Limiting Values in the Universe?

We have already played an algebra game with the fundamental constants of physics to get some interesting implications. Here, we play with some standard equations to generate approximations about what limits might actually exist in the universe.

Written 2000

Formatted 2010

 

Let the Swartzchild radius equal the Heisenberg wavelength.

This conjecture is made of three parts:

First, escape velocity is the speed which will free an object from a spherical gravitational body. A black hole occurs when the escape velocity at the surface is equal to the speed of light. The radius at which this occurs is called the Schwartzchild radius. The formula for escape velocity, as drawn from a basic physics text, will be: V = sqrt(2Gm/R). Solving for radius (R) when velocity is the speed of light (c) gives: R = 2 Gm / c2.

Second: The energy contained in light is simply: E = h *nu, or E= hc/L where nu is the frequency, and L is the wavelength.

Third: The mass contained in energy occurs in the well known formula: E = mc2.

We ask, "What wavelength is its own Swartzchild radius?", implying that light of this frequency will fall into its own black hole. To do this we set R=L from the equations above. This eliminates all variables except for m, for which we solve.
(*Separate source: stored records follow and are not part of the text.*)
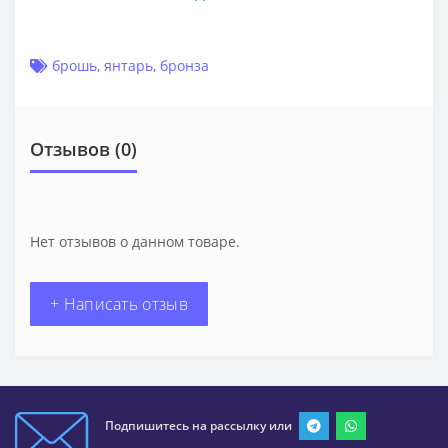
брошь
,
янтарь
,
бронза
Отзывов (0)
Нет отзывов о данном товаре.
+ Написать отзыв
Подпишитесь на рассылку или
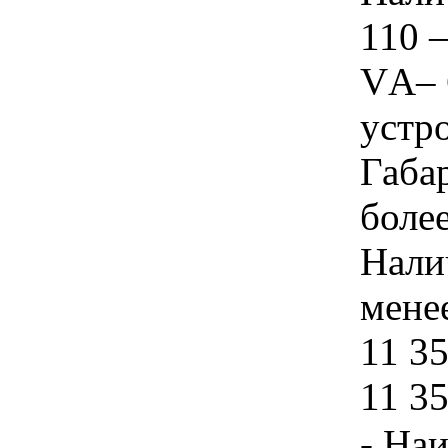
110 –
VА– 
устро
Габа
боле
Нали
менее
11 35
11 3
- На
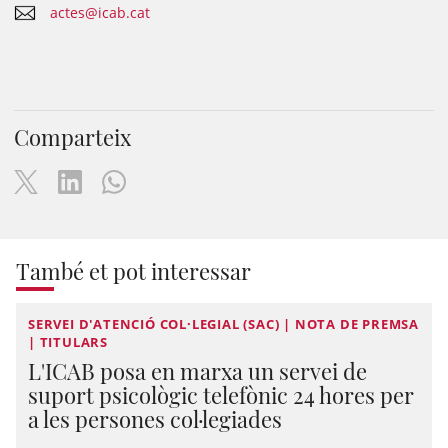
actes@icab.cat
Comparteix
També et pot interessar
SERVEI D'ATENCIÓ COL·LEGIAL (SAC) | NOTA DE PREMSA
| TITULARS
L'ICAB posa en marxa un servei de
suport psicològic telefònic 24 hores per
a les persones col·legiades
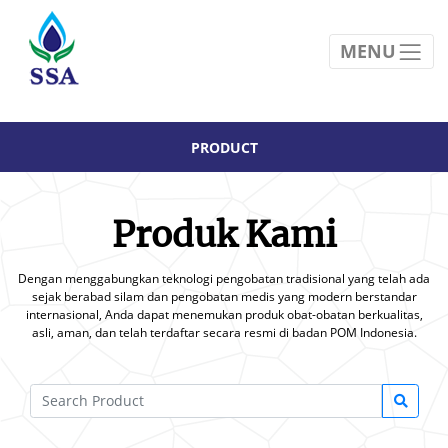
Show All Product
MENU
PRODUCT
Produk Kami
Dengan menggabungkan teknologi pengobatan tradisional yang telah ada
sejak berabad silam dan pengobatan medis yang modern berstandar
internasional, Anda dapat menemukan produk obat-obatan berkualitas,
asli, aman, dan telah terdaftar secara resmi di badan POM Indonesia.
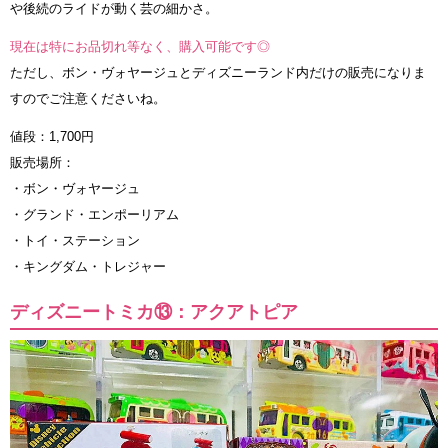
や後続のライドが動く芸の細かさ。
現在は特にお品切れ等なく、購入可能です◎
ただし、ボン・ヴォヤージュとディズニーランド内だけの販売になりま
すのでご注意くださいね。
値段：1,700円
販売場所：
・ボン・ヴォヤージュ
・グランド・エンポーリアム
・トイ・ステーション
・キングダム・トレジャー
ディズニートミカ⑬：アクアトピア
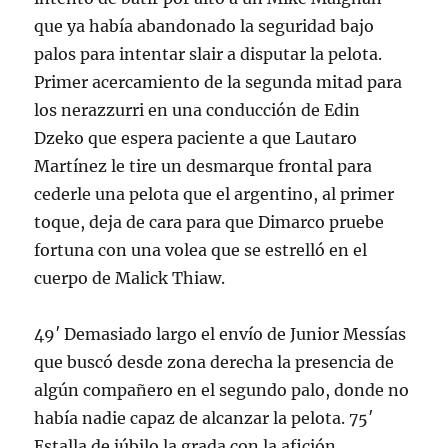
que ya había abandonado la seguridad bajo
palos para intentar slair a disputar la pelota.
Primer acercamiento de la segunda mitad para
los nerazzurri en una conducción de Edin
Dzeko que espera paciente a que Lautaro
Martínez le tire un desmarque frontal para
cederle una pelota que el argentino, al primer
toque, deja de cara para que Dimarco pruebe
fortuna con una volea que se estrelló en el
cuerpo de Malick Thiaw.
49′ Demasiado largo el envío de Junior Messías
que buscó desde zona derecha la presencia de
algún compañero en el segundo palo, donde no
había nadie capaz de alcanzar la pelota. 75′
Estalla de júbilo la grada con la afición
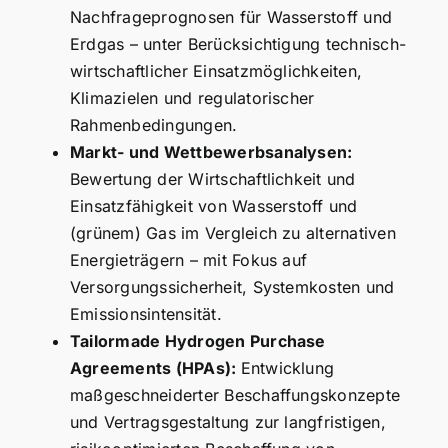
Nachfrageprognosen für Wasserstoff und
Erdgas – unter Berücksichtigung technisch-
wirtschaftlicher Einsatzmöglichkeiten,
Klimazielen und regulatorischer
Rahmenbedingungen.
Markt- und Wettbewerbsanalysen:
Bewertung der Wirtschaftlichkeit und
Einsatzfähigkeit von Wasserstoff und
(grünem) Gas im Vergleich zu alternativen
Energieträgern – mit Fokus auf
Versorgungssicherheit, Systemkosten und
Emissionsintensität.
Tailormade Hydrogen
Purchase
Agreements (HPAs):
Entwicklung
maßgeschneiderter Beschaffungskonzepte
und Vertragsgestaltung zur langfristigen,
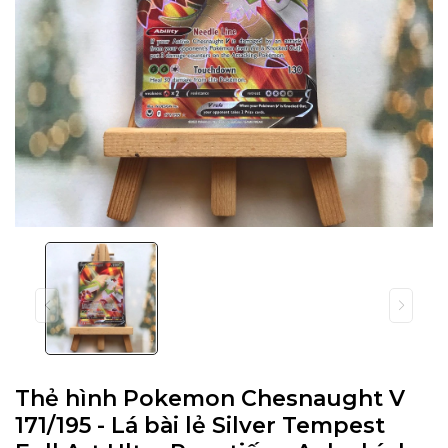
Thẻ hình Pokemon Chesnaught V
171/195 - Lá bài lẻ Silver Tempest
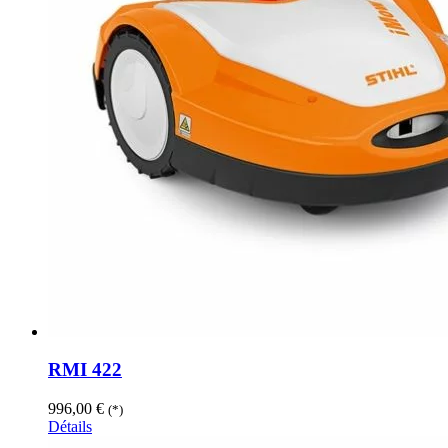
RMI 422
996,00
€
(*)
Détails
After that, we substitute back through the equations to get the other physical values.

mass

m = sqrt(hc/2G)

3.858x10-8 kg

Energy

E = mc2

3.467x109 joules

frequency

nu = E / h

5.233x1042 hz

Wavelength

L = c / nu

5.729x10-35 meters

Time

t = 1/nu

1.911x10-43 sec

Compare these values to the "fundamental units" we found in our simple algebra game. Compare these results to the Planck length and Planck time, also. How, then, did physicists determine the Planck length?